Speaking at the Russian Energy Week Forum in Moscow, Ibrahim said the loss of southern oil fields dealt a severe blow to Sudan’s economy, which had been heavily dependent on petroleum exports.
“Before the secession of South Sudan, the total results we had were something like 5 billion barrels, and we are left with only 1.5 [billion],” Ibrahim explained during his address.
He noted that the government is seeking technical partnerships to revive the sector, saying output could rise to as much as 180,000 barrels per day “if we work with partners who have the technology.”

The event, which brought together officials from 84 countries, focused on global energy challenges and strategies for sustainable production.
According to the International Energy Agency, Sudan’s crude exports declined by 84% between 2000 and 2023, largely due to the partition that gave South Sudan control of most of the oil-rich fields.

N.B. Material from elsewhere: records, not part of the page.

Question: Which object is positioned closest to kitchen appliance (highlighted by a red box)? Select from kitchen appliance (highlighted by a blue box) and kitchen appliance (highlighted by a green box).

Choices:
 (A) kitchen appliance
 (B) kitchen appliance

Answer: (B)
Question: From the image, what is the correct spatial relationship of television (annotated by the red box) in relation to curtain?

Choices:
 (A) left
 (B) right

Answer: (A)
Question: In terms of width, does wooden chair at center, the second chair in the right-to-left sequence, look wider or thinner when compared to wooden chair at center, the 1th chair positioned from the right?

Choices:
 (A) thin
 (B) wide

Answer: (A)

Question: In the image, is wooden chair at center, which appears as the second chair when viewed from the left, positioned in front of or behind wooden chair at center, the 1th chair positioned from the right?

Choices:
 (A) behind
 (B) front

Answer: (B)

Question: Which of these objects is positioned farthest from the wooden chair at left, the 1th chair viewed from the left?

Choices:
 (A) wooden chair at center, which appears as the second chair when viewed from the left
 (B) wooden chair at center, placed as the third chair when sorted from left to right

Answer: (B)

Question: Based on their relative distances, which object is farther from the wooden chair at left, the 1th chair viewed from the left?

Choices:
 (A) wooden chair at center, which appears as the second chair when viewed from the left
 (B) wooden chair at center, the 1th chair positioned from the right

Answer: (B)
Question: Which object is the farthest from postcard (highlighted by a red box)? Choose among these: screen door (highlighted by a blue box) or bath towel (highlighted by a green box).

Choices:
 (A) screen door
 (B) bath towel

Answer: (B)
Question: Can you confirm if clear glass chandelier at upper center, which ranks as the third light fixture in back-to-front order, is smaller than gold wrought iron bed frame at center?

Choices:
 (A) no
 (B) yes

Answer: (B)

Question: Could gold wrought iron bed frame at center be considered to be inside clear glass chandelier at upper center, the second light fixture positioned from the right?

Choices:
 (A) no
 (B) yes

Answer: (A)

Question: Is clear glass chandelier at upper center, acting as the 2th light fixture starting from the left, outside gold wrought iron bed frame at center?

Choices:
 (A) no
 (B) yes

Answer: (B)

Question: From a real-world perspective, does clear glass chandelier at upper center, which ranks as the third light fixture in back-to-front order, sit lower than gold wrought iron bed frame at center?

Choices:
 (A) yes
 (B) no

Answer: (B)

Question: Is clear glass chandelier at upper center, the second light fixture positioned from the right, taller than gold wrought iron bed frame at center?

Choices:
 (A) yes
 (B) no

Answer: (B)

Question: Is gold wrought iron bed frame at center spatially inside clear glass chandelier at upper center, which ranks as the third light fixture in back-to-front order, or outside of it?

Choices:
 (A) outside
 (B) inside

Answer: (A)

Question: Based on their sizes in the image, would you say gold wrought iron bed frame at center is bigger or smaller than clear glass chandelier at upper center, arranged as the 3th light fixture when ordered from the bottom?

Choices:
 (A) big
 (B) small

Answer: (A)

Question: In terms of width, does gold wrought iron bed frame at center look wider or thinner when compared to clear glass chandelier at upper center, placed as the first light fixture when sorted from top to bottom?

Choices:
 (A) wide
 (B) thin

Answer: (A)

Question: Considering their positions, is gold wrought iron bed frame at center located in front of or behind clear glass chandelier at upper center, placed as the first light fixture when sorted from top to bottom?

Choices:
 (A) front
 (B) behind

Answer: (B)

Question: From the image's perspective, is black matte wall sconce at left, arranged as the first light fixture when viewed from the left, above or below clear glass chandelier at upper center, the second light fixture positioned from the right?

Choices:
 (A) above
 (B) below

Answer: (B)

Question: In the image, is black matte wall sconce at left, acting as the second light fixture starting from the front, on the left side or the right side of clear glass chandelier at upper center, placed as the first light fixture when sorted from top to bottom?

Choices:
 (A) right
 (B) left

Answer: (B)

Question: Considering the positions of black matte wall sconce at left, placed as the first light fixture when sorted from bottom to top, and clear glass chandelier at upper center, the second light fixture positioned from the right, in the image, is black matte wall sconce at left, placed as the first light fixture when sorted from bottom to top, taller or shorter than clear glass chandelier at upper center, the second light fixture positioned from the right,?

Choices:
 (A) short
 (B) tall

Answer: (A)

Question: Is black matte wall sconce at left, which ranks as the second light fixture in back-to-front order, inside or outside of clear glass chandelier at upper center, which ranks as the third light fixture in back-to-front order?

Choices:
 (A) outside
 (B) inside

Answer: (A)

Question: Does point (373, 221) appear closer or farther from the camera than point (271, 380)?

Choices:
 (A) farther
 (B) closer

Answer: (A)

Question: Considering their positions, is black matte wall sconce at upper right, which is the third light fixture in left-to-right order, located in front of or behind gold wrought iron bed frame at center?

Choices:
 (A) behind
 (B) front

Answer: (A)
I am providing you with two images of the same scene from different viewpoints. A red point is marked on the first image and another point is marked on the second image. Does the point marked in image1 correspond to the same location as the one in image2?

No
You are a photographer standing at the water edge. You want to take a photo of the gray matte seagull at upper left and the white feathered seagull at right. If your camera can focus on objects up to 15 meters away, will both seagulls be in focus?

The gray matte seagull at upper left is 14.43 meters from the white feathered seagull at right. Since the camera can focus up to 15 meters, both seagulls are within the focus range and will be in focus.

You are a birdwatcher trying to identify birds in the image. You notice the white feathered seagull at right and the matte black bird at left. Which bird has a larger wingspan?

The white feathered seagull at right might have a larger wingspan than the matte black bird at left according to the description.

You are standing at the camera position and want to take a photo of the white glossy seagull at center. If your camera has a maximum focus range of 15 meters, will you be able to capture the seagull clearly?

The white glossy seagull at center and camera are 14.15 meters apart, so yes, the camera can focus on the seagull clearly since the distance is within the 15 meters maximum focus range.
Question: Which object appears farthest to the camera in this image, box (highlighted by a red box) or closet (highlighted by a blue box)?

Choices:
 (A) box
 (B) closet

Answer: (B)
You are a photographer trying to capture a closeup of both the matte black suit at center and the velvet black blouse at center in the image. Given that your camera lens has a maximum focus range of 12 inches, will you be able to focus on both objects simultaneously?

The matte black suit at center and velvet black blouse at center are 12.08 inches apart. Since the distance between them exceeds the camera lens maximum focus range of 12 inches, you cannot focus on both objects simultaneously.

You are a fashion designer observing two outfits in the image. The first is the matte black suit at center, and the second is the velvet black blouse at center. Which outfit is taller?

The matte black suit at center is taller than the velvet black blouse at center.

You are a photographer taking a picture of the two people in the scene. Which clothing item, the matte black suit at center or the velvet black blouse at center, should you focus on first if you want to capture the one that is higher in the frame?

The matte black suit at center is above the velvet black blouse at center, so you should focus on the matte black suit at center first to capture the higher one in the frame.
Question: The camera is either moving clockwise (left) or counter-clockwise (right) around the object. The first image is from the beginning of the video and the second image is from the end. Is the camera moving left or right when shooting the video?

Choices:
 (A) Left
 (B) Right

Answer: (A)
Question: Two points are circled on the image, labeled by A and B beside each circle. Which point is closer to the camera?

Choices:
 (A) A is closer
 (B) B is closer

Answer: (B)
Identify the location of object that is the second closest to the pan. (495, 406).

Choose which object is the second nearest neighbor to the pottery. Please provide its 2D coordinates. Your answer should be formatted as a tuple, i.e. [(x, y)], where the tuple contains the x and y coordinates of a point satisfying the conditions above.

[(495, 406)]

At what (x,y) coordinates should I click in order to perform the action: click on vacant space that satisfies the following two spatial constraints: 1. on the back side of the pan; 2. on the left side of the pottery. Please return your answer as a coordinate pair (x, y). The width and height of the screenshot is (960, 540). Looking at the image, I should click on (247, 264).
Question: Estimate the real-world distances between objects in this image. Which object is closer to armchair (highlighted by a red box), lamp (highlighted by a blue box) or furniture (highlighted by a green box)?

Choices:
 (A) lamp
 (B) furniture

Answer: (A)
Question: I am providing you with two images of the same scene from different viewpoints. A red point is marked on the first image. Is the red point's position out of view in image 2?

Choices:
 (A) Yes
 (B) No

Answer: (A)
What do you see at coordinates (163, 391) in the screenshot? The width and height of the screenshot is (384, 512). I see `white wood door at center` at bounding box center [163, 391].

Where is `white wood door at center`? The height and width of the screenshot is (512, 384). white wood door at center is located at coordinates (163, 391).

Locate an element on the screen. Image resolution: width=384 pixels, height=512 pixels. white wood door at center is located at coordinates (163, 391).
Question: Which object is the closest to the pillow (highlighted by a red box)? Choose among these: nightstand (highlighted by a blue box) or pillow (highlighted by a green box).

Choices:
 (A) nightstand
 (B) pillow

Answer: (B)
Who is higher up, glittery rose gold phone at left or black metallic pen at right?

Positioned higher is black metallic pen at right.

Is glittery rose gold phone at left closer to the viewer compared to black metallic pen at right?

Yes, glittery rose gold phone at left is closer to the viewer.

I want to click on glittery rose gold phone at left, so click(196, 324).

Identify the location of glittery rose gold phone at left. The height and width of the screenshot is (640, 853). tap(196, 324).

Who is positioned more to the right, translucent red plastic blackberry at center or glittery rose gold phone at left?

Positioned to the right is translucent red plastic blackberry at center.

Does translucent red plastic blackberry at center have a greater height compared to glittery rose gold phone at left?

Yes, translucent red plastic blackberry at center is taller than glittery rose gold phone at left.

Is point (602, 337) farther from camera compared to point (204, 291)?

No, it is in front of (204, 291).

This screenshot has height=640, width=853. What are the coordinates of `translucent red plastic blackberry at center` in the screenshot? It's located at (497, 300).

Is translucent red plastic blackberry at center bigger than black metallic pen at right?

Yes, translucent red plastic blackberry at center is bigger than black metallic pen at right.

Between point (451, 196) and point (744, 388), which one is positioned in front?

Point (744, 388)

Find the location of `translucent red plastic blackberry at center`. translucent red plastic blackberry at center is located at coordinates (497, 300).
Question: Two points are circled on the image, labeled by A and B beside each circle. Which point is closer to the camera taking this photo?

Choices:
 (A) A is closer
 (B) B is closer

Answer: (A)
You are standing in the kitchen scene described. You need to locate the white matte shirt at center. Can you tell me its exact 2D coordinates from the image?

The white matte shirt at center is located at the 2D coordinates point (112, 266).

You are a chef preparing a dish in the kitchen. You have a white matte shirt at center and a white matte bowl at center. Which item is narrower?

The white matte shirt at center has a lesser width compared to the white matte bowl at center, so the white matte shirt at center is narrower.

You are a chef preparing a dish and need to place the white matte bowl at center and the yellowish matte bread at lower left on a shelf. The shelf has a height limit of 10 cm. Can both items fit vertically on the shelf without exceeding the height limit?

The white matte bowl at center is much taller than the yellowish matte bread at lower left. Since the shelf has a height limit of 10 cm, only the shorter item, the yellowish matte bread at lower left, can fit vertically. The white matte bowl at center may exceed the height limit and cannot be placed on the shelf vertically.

Despite gaining independence, South Sudan remains reliant on Sudanese infrastructure to transport its oil to global markets through pipelines leading to Port Sudan on the Red Sea.
However, Sudan’s ongoing civil conflict now threatens the stability of this arrangement, endangering South Sudan’s vital oil revenues. In response, the two neighbouring countries signed a new agreement last week to safeguard key oil installations, including cross-border pipelines and pumping stations.
The agreement is seen as an important step to maintain production and prevent further economic damage in both nations.
Ibrahim’s comments come as Sudan seeks foreign investment and technical cooperation to revitalise its depleted oil industry, even as political instability and insecurity continue to deter many potential investors.